Ridgeway Baptist Church |
The minister removed his robe and came down from the pulpit. He placed his hand on my head and screamed, “Satan is inside!” He started telling the congregation I had some powerful sins on my young heart. I was so angry that I wanted to hit him. While he held my head, he urged all of the church mothers and deacons up to pray over me. There were so many over weight black women in white dresses looking down on me that it took my breath away. They were blocking out the light, the bewildered faces of my family and the AIR. There was no air. I fell from the pew calling to my mother for help. I started wheezing and flailing around on the floor trying to scream. I lost consciousness. I know now that I had my first panic induced asthma attack at that moment. The entire church congregation exploded with song, screams, stomping and applause. I was literally dying and they were thanking the Lord for my deliverance. I don’t know much about what happened next.

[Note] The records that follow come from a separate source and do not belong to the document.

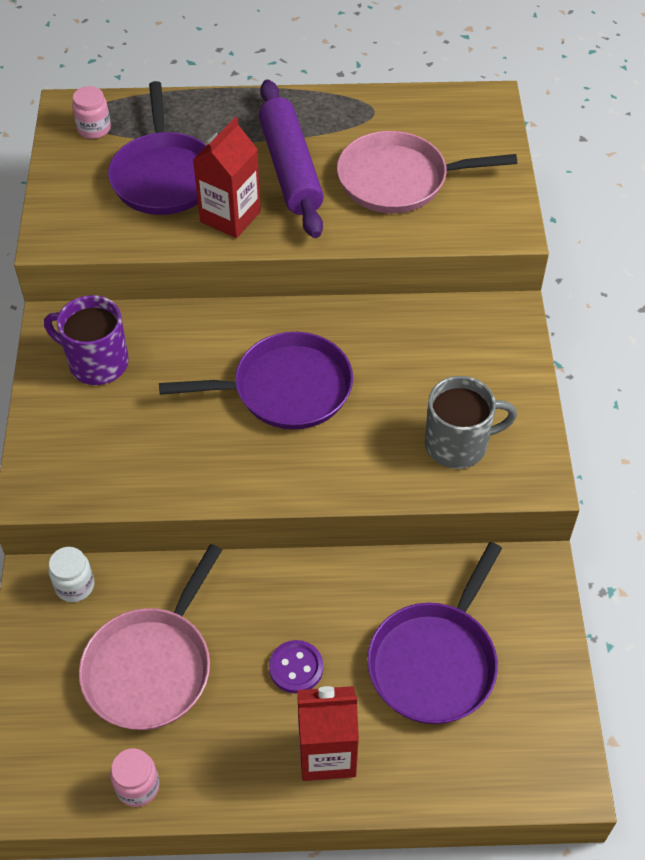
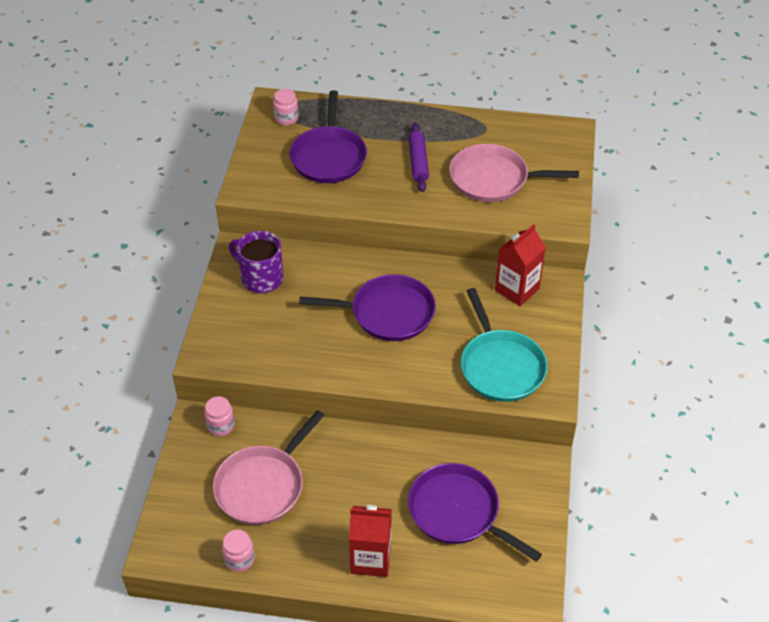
camera: 10 degrees right, 5 degrees down
(75, 586) = (221, 426): white jar -> pink jar
(230, 217) = (369, 190): red carton -> red carton (517, 289)
(290, 168) = (418, 162): purple rolling pin -> purple rolling pin, size x0.61
(296, 668) = (361, 501): purple button -> none
(435, 662) = (457, 512): purple pan -> purple pan turned 90 degrees clockwise
(458, 444) = (500, 366): grey mug -> turquoise pan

My cousin told me that when he got to me my eyeballs were up in the back of my head so only the whites showed. He used smelling salts and when that didn’t work he gave me mouth to mouth. Later that night, my brother congratulated me saying that I did a much better job than he ever imagined. At the baptizing, the other children shunned me, while the adults all tried to touch me. The next Sunday we former sinners were baptized, full body and facial emersion. I must tell you that as the Preacher forced my face beneath that algae filled water all I could think of was leaving home forever.

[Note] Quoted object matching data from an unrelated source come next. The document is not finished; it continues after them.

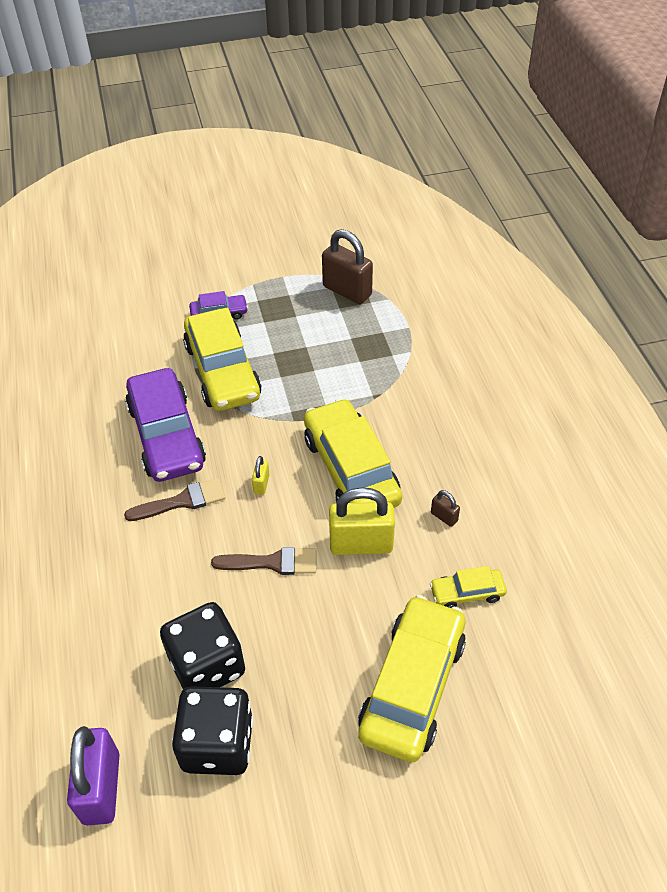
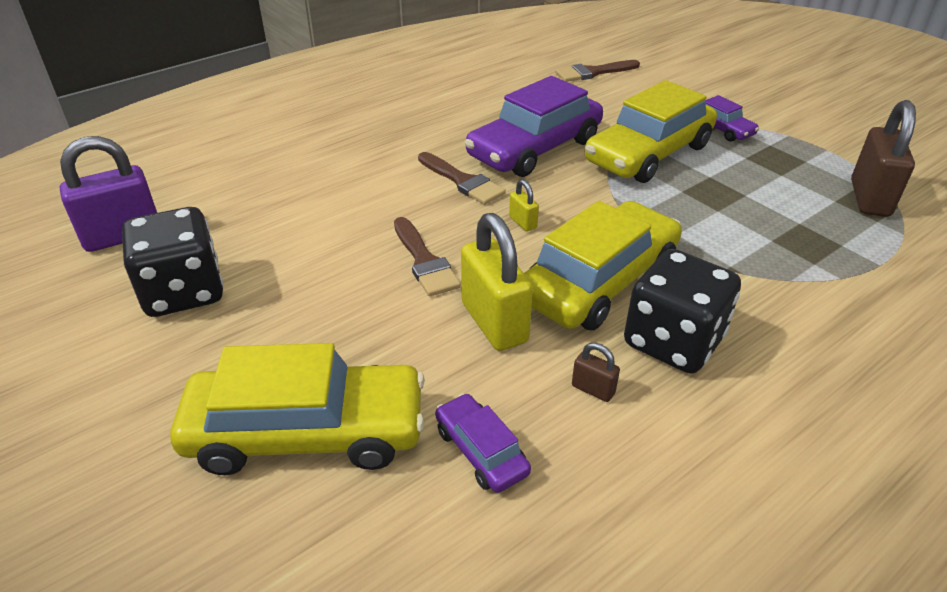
camera: 65 degrees right, 10 degrees down
(74, 344) = (593, 72): none -> brown brush
(207, 665) = (274, 256): black dice -> black dice (673, 341)
(261, 484) = (523, 222): yellow padlock -> yellow padlock turned 75 degrees clockwise
(444, 517) = (593, 389): brown padlock -> brown padlock turned 75 degrees counterclockwise
(467, 593) = (481, 451): yellow car -> purple car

I tell that story to somehow demonstrate how difficult it was to join and participate in Internet Communities where we know people only by what they sell, what they choose to tell us and the photo if included. It is very difficult for me when I cannot see a person’s face and eyes to accept them on their words without the experience of knowing them. You never get to see anyone sweat like the traveling salesmen used to as they hawked their goods to my mother. I do recognize that the Internet has become the arena for today’s traveling salespeople.
I must admit here, that I was about ready to quit this community where people are so very concerned with becoming millionaires that it seems to cloud otherwise good sound judgment. The entire internet seems preoccupied with amassing great wealth. The thought is quite scary to me, because it is not an idea that engenders trust which is the life blood of any friendship. It is also scary, because I was scammed for thousands of dollars at a time when I was totally too vulnerable.

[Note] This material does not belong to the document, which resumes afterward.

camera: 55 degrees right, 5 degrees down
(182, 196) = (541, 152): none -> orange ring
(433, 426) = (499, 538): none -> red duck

For 10 months now, I have been surfing websites and learning more than I ever wanted to know about Internet activity. My daughter says I am too sensitive for this business. I guess I am. I guess the concept of mixing friendship with business (and the attempt to amass great wealth) is a novel one that must really be tried and digested until one acquires a taste.
The vacation was very therapeutic. The thought of being away while school was in session and my former colleagues were doing grades and dealing with the most stressful time of the school year actually made me feel really retired for the first time since June 1 this year when it became effective. I joined a group of retired teachers on the Island. One woman was 73 years old and recuperating from lung cancer. Her zest for life made me feel ashamed of how down I have been feeling for the past year. There were five of us of varying ages. I have never been so happy that I decided to join something in all my life.
Originally written 2006, the year I retired from teaching in the public school for 27 years. Thank you Cassandra B, Barbara and the rest of the group.
2 comments:
I was always a watcher, never a joiner. Walk beside me but never expect me to lead or follow.
Exactly. And I really appreciate you stressing the point about the advertising in the Blog group. I admire people who stand behind what they say. There are loads of groups that are dedicated to selling and advertising. Thank you.